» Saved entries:

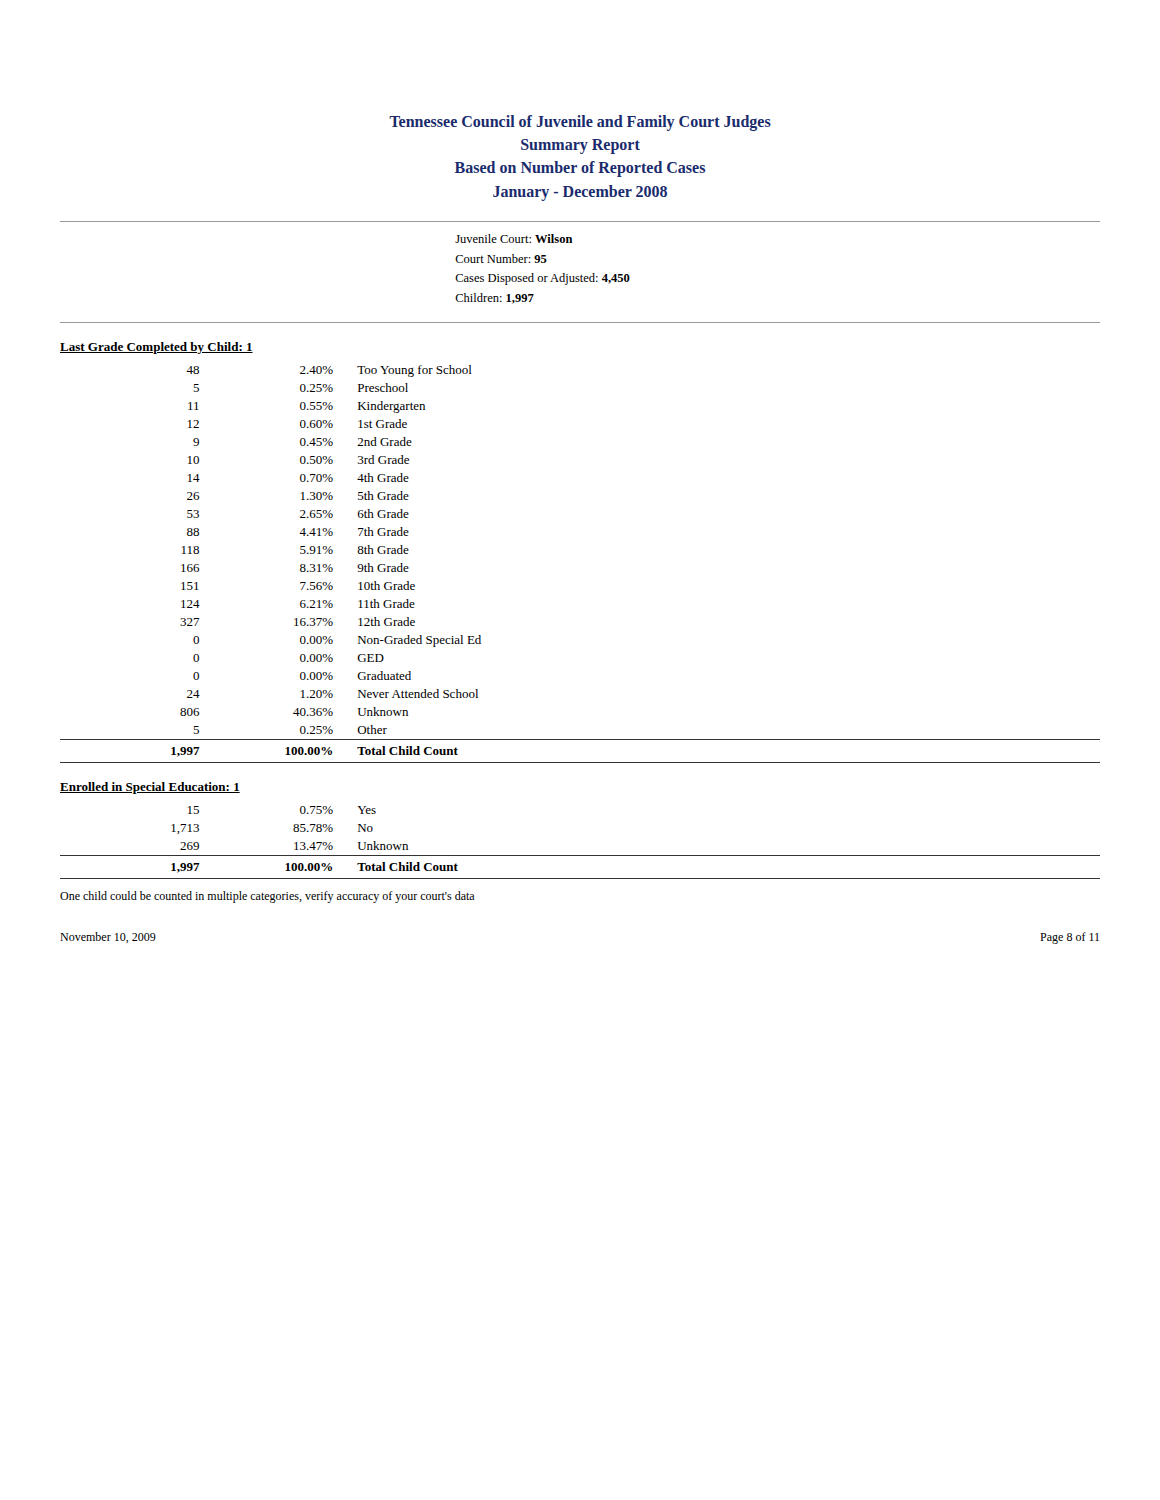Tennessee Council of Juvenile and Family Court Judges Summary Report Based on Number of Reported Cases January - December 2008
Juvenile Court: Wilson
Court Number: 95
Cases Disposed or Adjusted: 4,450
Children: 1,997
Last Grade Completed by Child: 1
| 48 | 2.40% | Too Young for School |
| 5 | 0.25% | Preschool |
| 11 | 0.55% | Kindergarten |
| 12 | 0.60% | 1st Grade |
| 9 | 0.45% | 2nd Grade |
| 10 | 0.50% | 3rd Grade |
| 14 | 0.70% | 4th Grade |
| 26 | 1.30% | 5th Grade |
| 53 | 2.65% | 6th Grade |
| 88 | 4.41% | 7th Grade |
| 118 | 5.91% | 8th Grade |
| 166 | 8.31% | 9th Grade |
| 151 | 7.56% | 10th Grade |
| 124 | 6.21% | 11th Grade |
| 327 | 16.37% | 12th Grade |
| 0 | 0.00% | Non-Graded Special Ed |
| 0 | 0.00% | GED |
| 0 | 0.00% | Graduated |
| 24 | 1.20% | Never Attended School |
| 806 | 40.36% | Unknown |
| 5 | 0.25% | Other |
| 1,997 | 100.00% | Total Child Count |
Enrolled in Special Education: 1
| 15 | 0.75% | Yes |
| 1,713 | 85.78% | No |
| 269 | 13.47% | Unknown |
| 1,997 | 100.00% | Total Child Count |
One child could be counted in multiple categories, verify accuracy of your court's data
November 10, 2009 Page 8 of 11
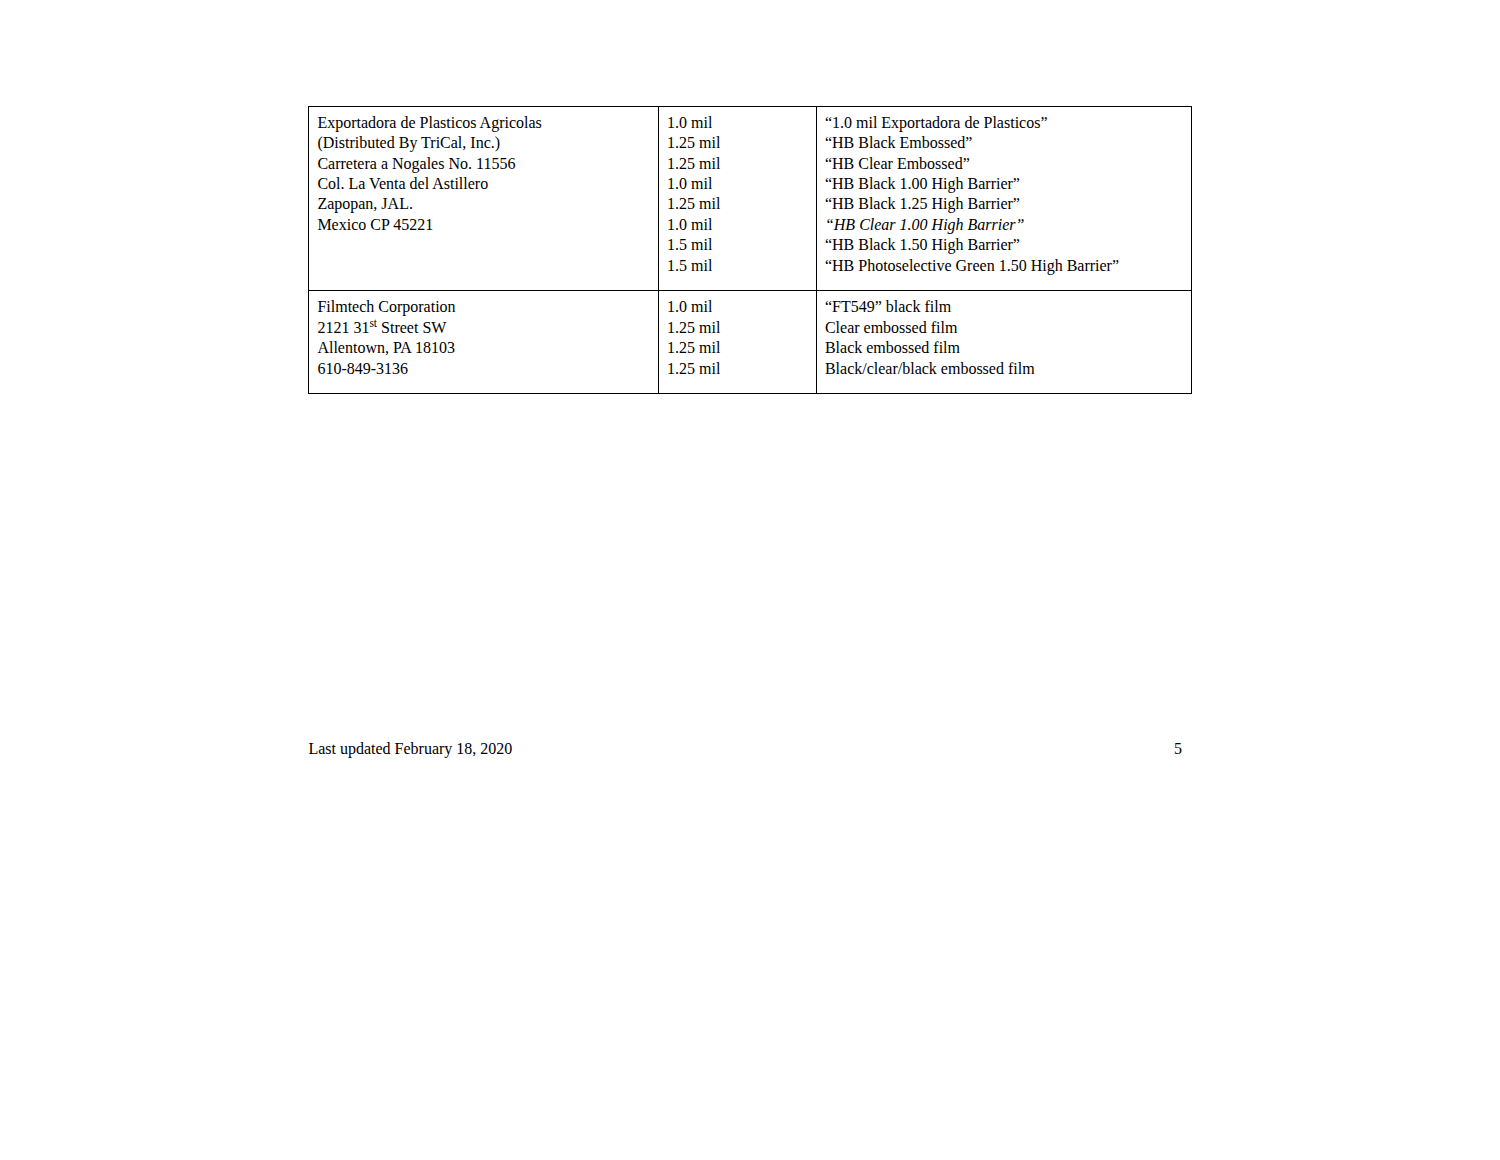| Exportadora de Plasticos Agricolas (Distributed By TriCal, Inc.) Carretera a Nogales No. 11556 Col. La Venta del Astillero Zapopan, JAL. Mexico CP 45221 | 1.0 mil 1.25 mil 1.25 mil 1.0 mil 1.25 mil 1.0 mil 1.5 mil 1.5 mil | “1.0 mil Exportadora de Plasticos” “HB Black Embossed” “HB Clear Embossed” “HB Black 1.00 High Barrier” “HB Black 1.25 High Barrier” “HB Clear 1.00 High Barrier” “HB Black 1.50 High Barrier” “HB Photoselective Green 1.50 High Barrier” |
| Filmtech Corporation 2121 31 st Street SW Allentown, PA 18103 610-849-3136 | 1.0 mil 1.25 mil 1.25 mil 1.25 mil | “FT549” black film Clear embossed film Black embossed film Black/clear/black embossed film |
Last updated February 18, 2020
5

* * *

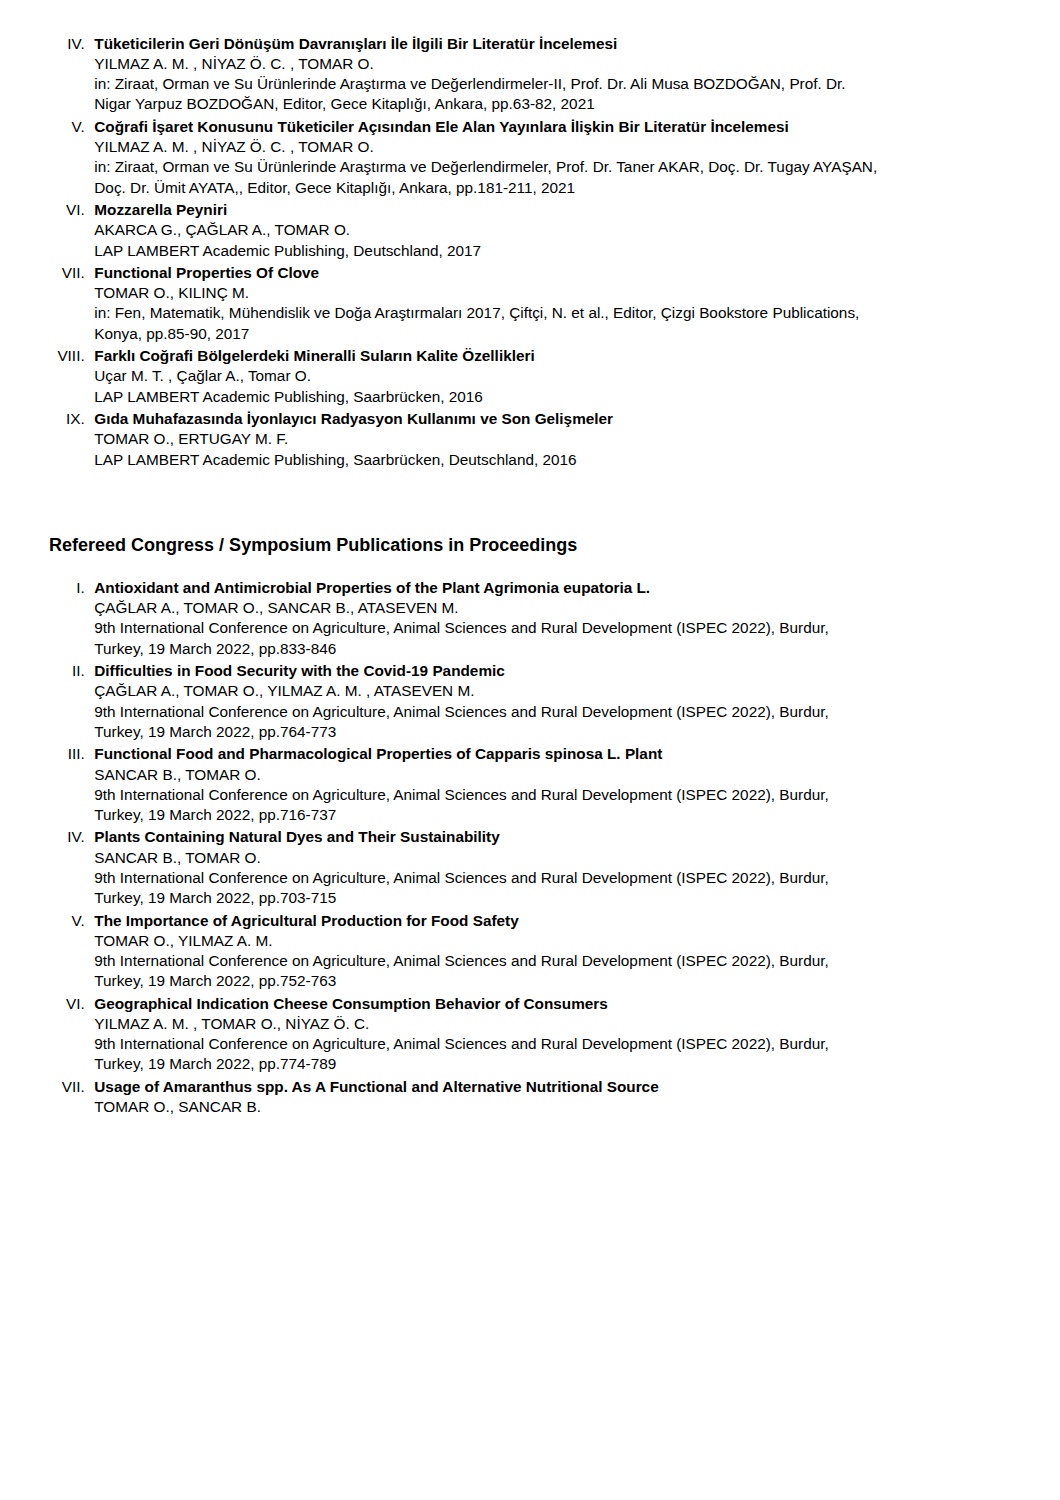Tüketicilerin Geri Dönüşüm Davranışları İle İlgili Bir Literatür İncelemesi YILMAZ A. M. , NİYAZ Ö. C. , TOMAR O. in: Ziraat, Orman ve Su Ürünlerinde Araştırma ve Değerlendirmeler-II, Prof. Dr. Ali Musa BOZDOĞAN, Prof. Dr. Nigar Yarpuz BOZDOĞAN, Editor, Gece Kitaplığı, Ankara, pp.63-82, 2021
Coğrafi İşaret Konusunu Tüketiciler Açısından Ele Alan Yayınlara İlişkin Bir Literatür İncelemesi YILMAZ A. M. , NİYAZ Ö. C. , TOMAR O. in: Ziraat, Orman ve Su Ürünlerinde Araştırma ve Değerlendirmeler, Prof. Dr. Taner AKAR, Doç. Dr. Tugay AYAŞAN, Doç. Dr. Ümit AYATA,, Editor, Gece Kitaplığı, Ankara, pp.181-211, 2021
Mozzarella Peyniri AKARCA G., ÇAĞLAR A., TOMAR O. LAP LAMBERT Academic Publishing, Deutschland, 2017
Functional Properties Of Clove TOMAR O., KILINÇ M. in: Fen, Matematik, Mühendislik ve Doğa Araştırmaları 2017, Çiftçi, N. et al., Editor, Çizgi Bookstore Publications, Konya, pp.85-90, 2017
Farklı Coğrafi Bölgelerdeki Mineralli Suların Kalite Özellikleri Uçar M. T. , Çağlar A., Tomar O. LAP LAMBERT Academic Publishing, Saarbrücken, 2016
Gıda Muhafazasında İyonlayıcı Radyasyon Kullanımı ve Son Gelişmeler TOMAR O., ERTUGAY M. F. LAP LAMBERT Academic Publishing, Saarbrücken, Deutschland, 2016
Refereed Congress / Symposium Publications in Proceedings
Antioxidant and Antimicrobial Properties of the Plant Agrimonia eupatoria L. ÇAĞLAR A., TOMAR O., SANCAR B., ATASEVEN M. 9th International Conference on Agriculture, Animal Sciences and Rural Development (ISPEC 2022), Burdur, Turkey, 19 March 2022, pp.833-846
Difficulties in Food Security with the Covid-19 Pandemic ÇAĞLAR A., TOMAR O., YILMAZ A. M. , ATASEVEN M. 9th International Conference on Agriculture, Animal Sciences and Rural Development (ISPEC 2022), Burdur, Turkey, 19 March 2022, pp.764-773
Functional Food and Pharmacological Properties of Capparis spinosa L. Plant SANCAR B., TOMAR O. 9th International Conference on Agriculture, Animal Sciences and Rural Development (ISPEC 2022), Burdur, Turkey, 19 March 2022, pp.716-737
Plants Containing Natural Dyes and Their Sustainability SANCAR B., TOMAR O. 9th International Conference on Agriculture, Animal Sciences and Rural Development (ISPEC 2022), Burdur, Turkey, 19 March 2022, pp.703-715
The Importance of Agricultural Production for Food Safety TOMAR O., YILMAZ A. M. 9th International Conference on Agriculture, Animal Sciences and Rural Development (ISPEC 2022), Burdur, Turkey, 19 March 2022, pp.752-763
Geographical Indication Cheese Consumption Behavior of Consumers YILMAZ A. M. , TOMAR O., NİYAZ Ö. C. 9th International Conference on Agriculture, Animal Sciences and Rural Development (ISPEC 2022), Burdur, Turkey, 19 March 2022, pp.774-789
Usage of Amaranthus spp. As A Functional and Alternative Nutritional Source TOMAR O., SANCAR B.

» INSTRUCTIONS TO FOLLOW: An exact copy of the lines above, from the one containing "0.25% | Preschool |" down to the one containing "8th Grade |" and including both, is the whole answer; retype it and nothing else.

» SOLUTION:
| 5 | 0.25% | Preschool |
| 11 | 0.55% | Kindergarten |
| 12 | 0.60% | 1st Grade |
| 9 | 0.45% | 2nd Grade |
| 10 | 0.50% | 3rd Grade |
| 14 | 0.70% | 4th Grade |
| 26 | 1.30% | 5th Grade |
| 53 | 2.65% | 6th Grade |
| 88 | 4.41% | 7th Grade |
| 118 | 5.91% | 8th Grade |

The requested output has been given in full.